* **TRY IT**: In the entries below, filter for the word "Introduction" and copy every matching line.

(Collected data)
========================================================================
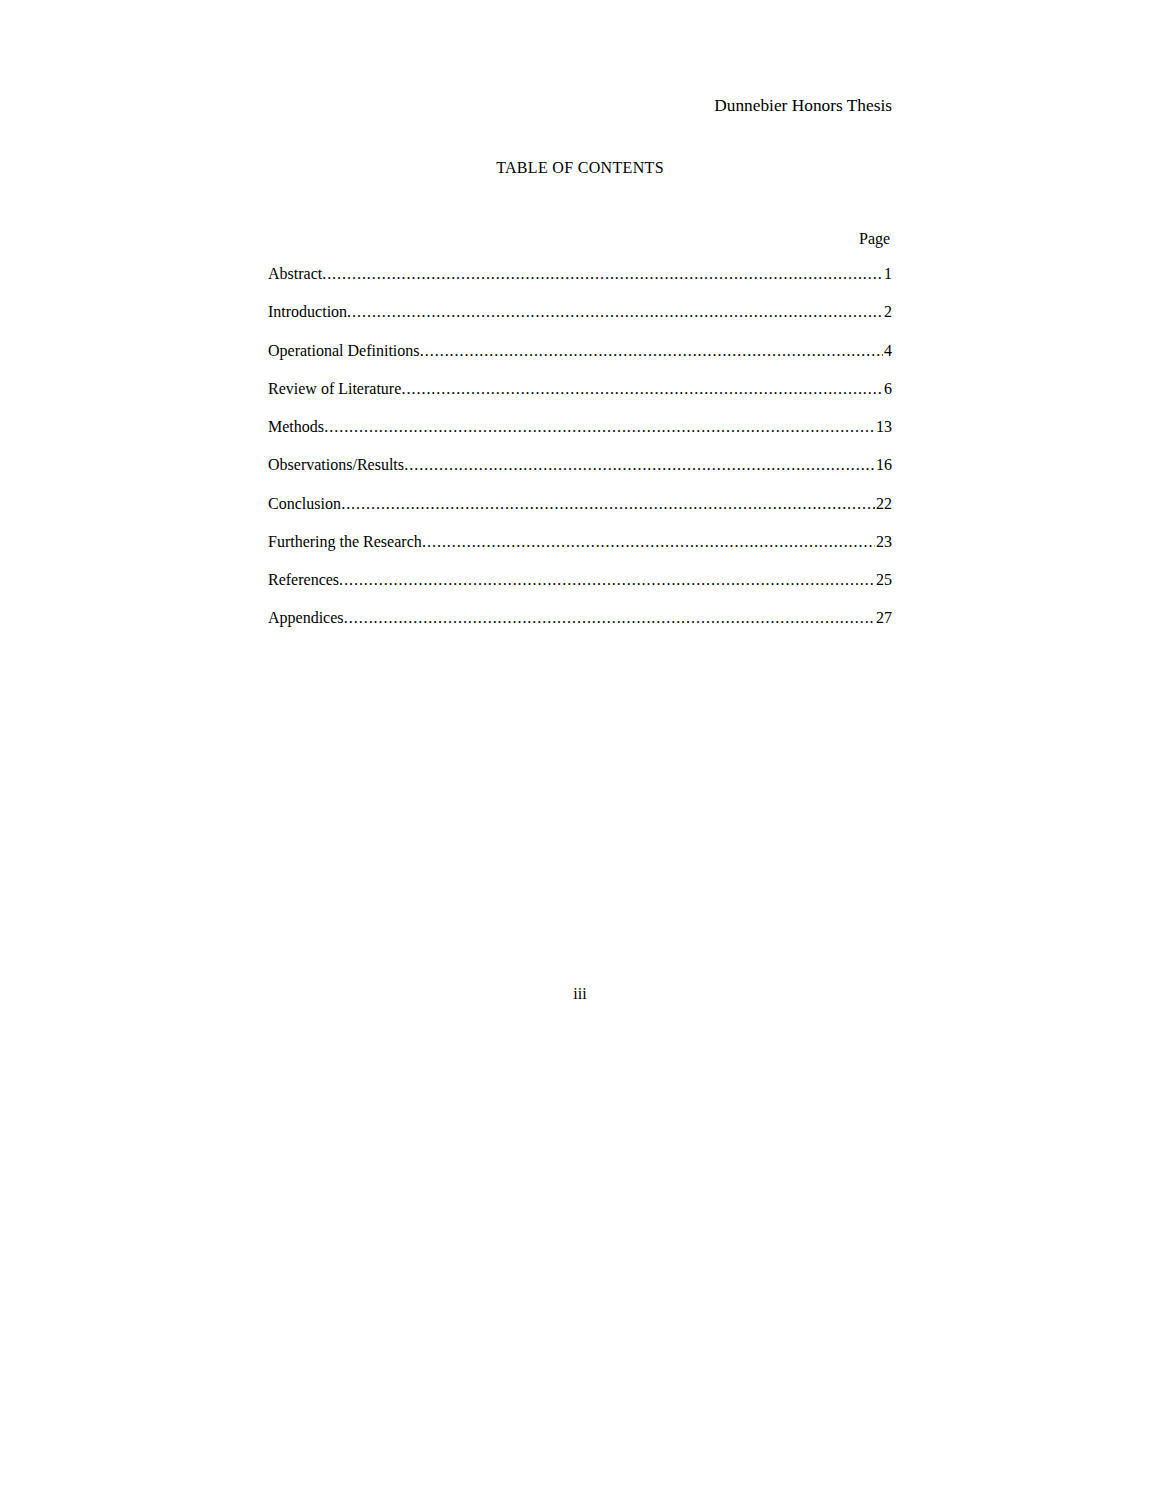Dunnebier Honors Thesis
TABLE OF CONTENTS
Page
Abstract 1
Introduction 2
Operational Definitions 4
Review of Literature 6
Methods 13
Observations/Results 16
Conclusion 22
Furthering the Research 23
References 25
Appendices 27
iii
========================================================================
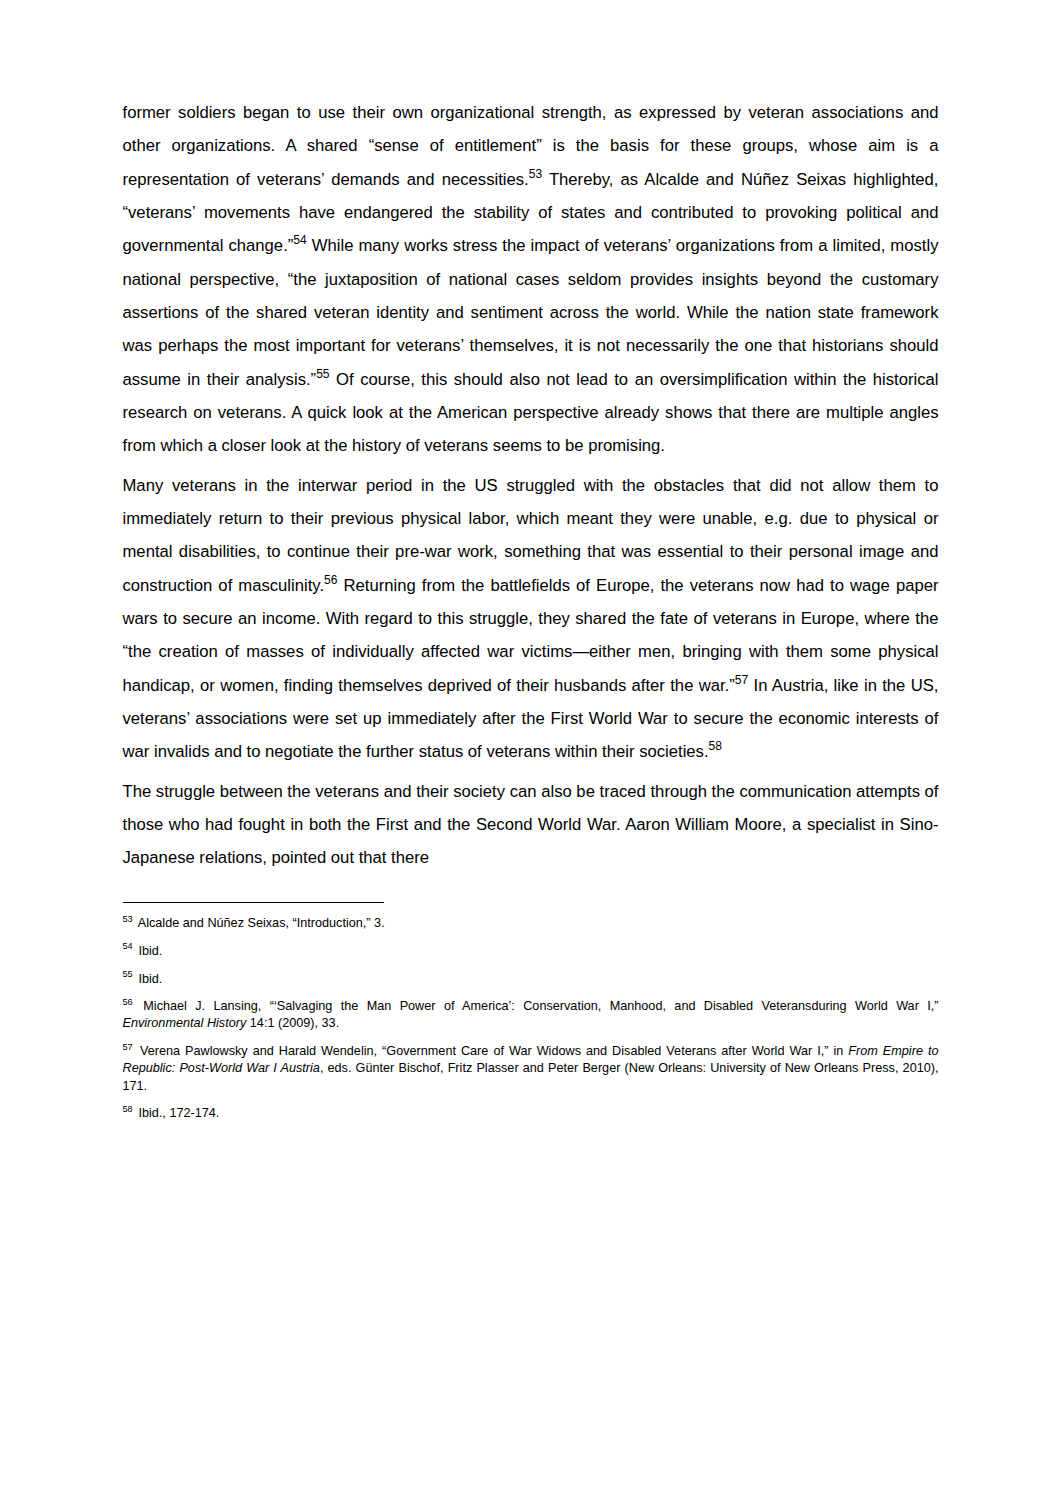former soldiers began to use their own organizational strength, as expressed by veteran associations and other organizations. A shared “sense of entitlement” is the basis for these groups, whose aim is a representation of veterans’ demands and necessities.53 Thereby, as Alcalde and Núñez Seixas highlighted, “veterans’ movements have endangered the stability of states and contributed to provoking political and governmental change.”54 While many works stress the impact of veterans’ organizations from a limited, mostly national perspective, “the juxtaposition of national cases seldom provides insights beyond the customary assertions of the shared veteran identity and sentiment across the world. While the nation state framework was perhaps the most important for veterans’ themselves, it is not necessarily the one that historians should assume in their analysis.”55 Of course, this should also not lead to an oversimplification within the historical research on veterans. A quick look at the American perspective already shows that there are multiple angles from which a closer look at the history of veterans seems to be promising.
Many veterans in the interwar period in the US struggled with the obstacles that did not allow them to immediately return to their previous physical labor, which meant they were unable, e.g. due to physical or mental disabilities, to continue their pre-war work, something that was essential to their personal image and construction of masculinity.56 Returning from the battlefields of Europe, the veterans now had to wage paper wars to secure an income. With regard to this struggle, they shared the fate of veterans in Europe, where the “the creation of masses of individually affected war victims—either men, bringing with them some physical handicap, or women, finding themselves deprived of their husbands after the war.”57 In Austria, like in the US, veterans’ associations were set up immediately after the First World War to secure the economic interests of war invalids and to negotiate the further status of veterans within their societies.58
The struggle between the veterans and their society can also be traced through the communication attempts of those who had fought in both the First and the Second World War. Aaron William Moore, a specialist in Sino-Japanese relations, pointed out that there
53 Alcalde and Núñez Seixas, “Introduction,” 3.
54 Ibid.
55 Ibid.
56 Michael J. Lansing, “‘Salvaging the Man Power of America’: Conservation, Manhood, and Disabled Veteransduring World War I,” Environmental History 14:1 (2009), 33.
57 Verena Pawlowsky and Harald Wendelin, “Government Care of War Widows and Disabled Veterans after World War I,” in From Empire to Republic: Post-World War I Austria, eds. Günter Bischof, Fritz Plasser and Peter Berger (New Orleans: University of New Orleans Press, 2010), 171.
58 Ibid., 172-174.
========================================================================
* **RESPONSE BELOW**:
Introduction 2
53 Alcalde and Núñez Seixas, “Introduction,” 3.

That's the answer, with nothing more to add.